The Waning Value of College Rankings
Where does all this leave U.S. News and, perhaps by extension, college rankings in general?
To be sure, the law and medical school situation is messy. The salient concern is how U.S. News will treat institutions that have dropped out.
It’s essentially a Catch-22 for the publication. If it effectively punishes top schools such as Yale Law and Harvard Medical School for failing to participate and assigns them a lower ranking, the validity of the list will be questioned.
If Yale Law, which has been ranked No. 1 for years, suddenly lands far lower, will anyone take the list seriously?
By the same token, if these highly ranked schools retain their ranking, the lists might seem contrived.
For now, the magazine’s bread-and-butter rankings — undergraduate schools — remain largely intact.

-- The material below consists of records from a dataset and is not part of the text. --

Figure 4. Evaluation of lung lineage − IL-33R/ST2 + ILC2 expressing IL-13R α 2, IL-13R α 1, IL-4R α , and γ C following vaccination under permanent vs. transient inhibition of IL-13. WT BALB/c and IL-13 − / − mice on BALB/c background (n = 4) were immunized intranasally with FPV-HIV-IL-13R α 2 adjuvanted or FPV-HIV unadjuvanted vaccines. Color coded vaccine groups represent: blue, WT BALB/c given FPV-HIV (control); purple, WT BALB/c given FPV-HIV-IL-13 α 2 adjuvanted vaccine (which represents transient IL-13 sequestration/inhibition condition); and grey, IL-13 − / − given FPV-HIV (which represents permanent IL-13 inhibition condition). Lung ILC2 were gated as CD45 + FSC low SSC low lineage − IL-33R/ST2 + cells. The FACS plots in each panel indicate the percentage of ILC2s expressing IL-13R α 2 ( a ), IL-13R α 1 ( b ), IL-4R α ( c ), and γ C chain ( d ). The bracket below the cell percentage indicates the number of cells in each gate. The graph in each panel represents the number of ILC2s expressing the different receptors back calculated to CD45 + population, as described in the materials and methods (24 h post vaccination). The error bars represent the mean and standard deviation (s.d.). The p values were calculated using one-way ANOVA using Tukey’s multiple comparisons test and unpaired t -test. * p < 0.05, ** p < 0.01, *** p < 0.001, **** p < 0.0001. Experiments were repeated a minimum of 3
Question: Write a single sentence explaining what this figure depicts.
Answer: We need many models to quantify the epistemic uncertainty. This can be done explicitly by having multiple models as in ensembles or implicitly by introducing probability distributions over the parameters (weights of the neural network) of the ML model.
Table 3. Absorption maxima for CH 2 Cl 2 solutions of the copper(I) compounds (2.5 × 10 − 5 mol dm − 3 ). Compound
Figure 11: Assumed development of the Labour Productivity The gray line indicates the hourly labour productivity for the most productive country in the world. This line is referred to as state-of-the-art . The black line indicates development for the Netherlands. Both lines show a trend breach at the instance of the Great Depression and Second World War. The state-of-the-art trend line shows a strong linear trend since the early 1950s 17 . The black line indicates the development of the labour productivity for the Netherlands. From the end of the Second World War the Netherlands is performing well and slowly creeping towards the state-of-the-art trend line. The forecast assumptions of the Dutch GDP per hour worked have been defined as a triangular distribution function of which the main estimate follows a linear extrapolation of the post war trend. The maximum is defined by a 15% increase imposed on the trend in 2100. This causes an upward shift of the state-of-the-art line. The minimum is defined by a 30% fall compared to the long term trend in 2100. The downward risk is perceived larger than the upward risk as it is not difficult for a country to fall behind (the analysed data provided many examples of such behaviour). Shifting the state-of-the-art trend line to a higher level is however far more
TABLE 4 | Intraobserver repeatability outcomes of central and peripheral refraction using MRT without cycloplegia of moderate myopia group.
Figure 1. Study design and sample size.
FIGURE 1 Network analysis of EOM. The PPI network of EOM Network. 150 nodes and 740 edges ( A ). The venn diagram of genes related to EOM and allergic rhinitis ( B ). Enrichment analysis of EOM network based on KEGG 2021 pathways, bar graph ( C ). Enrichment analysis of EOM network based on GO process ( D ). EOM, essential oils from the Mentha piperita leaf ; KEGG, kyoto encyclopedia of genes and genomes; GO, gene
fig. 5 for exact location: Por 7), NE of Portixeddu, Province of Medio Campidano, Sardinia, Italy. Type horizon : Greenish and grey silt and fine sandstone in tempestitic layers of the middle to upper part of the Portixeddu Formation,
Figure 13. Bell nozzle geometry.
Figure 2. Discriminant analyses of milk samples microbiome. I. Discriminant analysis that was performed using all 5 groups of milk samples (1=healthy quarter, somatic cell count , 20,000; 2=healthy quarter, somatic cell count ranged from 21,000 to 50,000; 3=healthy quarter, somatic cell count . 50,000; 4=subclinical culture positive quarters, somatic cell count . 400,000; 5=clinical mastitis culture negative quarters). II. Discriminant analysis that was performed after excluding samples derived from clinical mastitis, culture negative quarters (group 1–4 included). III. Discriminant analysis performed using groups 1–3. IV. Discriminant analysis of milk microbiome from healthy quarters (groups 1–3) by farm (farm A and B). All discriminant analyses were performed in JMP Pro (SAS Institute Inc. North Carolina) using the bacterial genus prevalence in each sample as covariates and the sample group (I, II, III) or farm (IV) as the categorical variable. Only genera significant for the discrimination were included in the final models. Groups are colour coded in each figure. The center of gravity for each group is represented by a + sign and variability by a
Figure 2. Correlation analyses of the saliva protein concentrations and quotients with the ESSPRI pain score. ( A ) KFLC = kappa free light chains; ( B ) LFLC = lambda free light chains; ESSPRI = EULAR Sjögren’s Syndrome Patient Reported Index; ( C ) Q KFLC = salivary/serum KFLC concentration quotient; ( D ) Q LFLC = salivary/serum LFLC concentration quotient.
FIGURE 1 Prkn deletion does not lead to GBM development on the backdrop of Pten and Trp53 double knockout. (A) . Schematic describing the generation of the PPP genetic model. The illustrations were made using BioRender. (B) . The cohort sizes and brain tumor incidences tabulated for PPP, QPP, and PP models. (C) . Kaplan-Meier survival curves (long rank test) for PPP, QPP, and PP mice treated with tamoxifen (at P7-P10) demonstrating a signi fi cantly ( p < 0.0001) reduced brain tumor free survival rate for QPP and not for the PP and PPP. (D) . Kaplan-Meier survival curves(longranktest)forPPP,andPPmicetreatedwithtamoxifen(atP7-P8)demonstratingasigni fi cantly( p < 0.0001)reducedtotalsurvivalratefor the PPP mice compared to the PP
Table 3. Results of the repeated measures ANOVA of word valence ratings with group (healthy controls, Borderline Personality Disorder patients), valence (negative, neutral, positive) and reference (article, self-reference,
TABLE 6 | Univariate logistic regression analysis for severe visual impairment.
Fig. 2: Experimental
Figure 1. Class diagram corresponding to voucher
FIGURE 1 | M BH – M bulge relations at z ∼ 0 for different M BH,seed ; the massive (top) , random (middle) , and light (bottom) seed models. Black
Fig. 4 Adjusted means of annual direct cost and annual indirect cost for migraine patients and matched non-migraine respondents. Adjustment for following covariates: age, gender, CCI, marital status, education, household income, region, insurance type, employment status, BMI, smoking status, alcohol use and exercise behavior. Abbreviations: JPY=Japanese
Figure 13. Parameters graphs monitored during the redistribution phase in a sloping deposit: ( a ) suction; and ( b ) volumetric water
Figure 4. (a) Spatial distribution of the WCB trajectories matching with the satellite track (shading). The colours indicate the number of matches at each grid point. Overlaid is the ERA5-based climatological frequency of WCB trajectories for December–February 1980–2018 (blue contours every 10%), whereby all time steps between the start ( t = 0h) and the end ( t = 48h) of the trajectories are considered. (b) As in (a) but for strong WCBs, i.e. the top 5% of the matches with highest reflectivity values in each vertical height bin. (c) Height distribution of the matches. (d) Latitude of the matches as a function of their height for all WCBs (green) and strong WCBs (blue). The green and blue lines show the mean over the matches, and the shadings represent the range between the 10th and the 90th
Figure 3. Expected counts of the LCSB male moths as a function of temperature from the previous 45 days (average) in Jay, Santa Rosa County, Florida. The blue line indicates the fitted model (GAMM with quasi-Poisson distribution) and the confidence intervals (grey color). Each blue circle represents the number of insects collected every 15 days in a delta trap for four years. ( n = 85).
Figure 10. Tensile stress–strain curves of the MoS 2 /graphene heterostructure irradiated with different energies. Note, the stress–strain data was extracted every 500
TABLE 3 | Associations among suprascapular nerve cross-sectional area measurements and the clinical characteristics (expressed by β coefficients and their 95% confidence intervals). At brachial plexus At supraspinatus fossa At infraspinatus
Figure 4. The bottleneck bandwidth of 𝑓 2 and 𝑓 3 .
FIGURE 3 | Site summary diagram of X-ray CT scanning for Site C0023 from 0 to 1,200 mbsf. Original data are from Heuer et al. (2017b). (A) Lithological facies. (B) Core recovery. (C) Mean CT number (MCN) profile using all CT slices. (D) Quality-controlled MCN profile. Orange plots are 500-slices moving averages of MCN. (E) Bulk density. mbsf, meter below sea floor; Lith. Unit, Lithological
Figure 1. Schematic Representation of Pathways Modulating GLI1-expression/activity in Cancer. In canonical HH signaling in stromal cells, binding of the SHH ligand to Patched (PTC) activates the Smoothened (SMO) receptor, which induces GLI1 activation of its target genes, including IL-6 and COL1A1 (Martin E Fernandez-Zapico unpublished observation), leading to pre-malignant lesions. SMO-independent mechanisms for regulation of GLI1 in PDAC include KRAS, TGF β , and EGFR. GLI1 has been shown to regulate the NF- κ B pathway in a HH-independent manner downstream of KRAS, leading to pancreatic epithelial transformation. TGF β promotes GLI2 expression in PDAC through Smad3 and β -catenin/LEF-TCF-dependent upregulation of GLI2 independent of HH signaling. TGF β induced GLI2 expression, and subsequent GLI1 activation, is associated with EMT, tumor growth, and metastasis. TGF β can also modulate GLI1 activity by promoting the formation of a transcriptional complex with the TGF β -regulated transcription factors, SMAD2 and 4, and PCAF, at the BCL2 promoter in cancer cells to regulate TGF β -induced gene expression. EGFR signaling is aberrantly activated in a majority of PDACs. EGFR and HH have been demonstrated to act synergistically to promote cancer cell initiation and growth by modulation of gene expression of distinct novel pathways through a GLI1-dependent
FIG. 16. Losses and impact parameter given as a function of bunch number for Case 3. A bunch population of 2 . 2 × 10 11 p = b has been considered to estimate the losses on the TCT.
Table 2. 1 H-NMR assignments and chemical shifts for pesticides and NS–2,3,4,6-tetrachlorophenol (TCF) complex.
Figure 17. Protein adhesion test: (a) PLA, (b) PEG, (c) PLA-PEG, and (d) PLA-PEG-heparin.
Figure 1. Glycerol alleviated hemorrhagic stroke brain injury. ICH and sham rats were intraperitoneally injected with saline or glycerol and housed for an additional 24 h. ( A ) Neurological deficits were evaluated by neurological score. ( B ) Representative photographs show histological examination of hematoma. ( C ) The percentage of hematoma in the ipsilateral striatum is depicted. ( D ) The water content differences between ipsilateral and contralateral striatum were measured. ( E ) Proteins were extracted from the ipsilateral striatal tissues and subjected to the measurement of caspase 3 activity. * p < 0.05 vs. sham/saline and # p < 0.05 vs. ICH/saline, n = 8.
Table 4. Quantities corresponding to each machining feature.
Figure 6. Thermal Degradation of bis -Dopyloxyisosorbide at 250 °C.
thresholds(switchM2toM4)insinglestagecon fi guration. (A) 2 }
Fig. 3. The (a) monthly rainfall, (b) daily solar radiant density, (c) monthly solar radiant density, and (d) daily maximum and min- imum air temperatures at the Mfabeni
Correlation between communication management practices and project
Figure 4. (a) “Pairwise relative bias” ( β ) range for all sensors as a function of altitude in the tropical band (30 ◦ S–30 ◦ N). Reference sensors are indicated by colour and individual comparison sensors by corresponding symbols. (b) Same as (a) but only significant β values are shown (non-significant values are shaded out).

None of the institutions clustered at the very top — the Ivies and other elite private schools, leading publics — have pulled out. But that may happen, and relatively soon.
Which of these colleges will be the first domino to fall, potentially starting a chain reaction leading to a mass exodus from the rankings game?
It could occur this year, though it’s unlikely given the timing. Colleges submit surveys and data to U.S. News throughout the spring, adhering to a July 1 deadline. We might assume that if top undergraduate colleges were to boycott U.S. News, we would’ve heard by now.
If and when that eventually happens, U.S. News can continue ranking colleges even without their participation. They won’t be able to incorporate peer surveys, which constitute 20% of the scores, though they certainly can gather objective data from public sources such as the Integrated Postsecondary Education Data System (IPEDS), the College Scorecard, and the Common Data Set.
Then again, if U.S. News is left with only public data, what value does it add? Certainly it can crunch some numbers according to a revamped formula and spit out new lists. But at that point, it serves only as an aggregator, not an evaluator.
Instead, students and families can, and perhaps should, review that same data and draw their own conclusions, using this information to complement qualitative assessments such as college visits and conversations with students and alumni.
They also can take advantage of a new interactive tool offered by The New York Times called “Build Your Own College Rankings.” The tool aims to recommend colleges that “fit” best based on a sliding scale of how much a student values variables such as location, size, cost, academics, athletics, diversity, safety, and even partying. At the very least, it requires students to evaluate what they deem more or less important when choosing colleges.
And that, incidentally, is what higher education leaders have said all along: Don’t rely solely on numerical rankings to make decisions for you. Something this subjective and personal cannot be measured by a collection of data points. No formula can determine your best fit.
Graduate schools are finally acting on this assumption by walking away from the rankings. More undergraduate counterparts might eventually join them. No longer content to publicly decry rankings while maneuvering internally to ensure favorable placement, university leaders are waving their hands in a collective dismissal of the entire enterprise.
Once all of higher education finally turns its back on college rankings, the public shouldn’t be far behind. Despite continual tinkering with formulas in response to institutional pressures, these rankings — from U.S. News and other publications — will simply seem less relevant and useful.
Meanwhile, U.S. News claims it will continue ranking colleges because “every student deserves access to high quality, transparent and reliable information about their education.” Students already have much of that information at their disposal thanks to public databases. They just need to know how to find them.
College rankings aren’t going away anytime soon, but their heyday may have passed. Students and families don’t need them, and university leaders most assuredly won’t miss them.